Tuesday, August 24, 1999

Five city schools facing overhaul

Accountability plan targets poor performers

The Cincinnati Enquirer

        Five city elementary schools are performing so poorly that Cincinnati Public Schools leaders may overhaul them this year and open them with new academic programs and staffs in fall 2000.

        Bond Hill, Burton, Heberle, McKinley and Windsor were identified Monday night as needing redesign in the district's School Accountability Plan, now in its second year.

        The plan recommends redesign if schools have dismal achievement and don't improve in three years. It places schools in one of five categories based on improvements the school made over the past three years. Each school was graded against itself.

        Two redesign teams, made up of teachers, principals and administrators, will review the schools' data to ensure redesign is the only antidote. Superintendent Steven Adamowski said he will make a final recommendation on redesigning the schools by November.

        “We're attacking this aggressively,” school board member Lynn Marmer said. “The children in these schools are having their opportunities for the future squandered, and we need to change that quickly. This is right and appropriate to identify those schools that need dramatic change.”
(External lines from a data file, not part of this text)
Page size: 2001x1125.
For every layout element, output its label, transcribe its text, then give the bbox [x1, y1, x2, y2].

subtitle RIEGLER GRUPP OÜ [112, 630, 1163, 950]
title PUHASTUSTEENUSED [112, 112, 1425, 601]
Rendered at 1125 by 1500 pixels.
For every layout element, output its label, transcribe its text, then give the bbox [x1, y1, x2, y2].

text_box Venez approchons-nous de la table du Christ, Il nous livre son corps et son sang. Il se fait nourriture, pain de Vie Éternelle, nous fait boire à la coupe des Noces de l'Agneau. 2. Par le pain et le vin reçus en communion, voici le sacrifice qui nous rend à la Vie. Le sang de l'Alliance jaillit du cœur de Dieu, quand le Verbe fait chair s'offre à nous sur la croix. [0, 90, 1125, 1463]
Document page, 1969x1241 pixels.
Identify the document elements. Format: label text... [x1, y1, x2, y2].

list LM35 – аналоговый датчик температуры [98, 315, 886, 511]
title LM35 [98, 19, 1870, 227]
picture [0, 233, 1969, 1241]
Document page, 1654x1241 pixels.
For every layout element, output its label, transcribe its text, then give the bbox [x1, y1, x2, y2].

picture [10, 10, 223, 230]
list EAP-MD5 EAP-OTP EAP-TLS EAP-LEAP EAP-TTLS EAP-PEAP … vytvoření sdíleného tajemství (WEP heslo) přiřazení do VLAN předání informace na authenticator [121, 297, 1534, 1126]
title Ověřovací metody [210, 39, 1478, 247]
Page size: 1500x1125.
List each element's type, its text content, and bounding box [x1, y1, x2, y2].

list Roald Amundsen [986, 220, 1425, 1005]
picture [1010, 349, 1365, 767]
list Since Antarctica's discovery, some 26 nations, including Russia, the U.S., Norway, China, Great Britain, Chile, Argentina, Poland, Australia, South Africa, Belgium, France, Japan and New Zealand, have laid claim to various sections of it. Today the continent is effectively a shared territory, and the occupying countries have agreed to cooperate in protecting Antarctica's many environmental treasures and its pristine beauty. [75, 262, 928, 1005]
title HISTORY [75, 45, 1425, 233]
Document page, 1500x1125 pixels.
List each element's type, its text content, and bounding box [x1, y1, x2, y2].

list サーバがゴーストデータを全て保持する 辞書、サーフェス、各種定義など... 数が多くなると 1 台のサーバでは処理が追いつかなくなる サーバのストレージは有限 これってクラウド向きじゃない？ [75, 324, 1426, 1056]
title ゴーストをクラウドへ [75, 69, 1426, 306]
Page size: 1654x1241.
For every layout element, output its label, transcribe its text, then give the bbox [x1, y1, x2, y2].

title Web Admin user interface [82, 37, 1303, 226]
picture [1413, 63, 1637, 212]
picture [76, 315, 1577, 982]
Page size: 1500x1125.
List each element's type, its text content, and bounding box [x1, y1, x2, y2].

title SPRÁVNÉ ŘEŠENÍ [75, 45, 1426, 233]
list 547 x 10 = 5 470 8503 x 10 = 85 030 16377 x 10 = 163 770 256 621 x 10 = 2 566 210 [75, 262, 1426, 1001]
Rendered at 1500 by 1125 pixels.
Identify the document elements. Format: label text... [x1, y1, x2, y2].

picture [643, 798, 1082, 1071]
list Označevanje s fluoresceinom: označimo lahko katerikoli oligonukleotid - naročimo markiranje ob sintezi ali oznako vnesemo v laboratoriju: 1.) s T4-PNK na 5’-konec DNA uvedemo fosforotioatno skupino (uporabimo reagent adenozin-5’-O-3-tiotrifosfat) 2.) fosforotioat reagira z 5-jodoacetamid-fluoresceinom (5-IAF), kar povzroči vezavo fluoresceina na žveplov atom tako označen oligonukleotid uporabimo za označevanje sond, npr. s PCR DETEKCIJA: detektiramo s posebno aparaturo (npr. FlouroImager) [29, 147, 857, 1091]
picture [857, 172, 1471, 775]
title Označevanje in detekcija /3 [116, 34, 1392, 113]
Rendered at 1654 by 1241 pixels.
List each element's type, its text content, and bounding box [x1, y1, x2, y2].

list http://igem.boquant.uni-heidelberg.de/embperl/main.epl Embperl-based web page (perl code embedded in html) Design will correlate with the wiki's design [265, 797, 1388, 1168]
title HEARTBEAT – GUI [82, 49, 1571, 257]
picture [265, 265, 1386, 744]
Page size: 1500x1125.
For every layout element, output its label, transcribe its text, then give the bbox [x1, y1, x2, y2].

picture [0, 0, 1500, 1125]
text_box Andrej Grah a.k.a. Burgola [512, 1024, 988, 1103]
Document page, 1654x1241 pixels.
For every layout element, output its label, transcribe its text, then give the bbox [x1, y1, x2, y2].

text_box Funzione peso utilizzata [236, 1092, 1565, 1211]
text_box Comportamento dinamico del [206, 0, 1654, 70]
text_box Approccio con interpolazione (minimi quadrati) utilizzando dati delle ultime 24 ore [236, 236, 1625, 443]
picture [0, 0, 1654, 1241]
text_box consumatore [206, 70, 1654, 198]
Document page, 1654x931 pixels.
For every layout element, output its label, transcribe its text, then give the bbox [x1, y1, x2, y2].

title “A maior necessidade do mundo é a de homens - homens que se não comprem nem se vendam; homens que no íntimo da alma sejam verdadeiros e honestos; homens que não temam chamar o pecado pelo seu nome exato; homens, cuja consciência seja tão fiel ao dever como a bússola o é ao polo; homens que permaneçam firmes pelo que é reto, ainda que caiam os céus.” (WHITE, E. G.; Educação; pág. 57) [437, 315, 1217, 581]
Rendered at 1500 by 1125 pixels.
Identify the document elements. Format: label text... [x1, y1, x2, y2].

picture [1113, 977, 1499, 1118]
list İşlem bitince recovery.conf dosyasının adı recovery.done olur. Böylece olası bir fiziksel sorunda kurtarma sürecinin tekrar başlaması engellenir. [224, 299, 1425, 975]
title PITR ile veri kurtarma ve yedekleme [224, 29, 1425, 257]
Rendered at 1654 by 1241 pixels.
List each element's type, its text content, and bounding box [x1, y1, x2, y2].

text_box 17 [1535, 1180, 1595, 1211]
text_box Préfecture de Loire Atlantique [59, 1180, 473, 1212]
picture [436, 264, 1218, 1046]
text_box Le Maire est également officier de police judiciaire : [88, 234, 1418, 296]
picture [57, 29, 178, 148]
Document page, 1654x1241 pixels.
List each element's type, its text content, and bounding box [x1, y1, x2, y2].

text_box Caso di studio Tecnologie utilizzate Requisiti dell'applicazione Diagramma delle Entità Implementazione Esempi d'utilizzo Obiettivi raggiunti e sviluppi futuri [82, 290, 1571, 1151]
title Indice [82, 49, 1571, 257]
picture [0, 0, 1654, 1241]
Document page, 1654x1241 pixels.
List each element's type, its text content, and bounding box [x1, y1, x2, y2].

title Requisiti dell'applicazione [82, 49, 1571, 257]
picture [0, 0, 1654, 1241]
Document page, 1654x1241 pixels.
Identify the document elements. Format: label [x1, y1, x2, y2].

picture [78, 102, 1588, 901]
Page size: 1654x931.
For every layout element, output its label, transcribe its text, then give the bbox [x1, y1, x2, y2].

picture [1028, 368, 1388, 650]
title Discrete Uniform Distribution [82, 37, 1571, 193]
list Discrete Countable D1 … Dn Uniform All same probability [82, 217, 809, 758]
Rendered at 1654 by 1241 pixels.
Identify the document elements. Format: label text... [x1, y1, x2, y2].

        Seven schools were recommended for redesign under last year's plan.

        Two — Roosevelt and Peoples — closed. Two others — Clifton and Parham — were revamped and will reopen with new programs and staffs when classes start Aug. 31. Redesign of the remaining three — Woodward, Taft High and Withrow — was postponed until administrators complete a comprehensive redesign plan of the district's high schools.

        The plan also awarded the Schiel Primary School for Arts Enrichment the School Incentive Award, meaning it's the only district school to meet all its improvement goals.

        Fourteen of the district's 77 schools ranked as exemplary in the “school achievement” category; 30 as improving; and 19 as needing intervention. Seven schools were exempted from the ranking.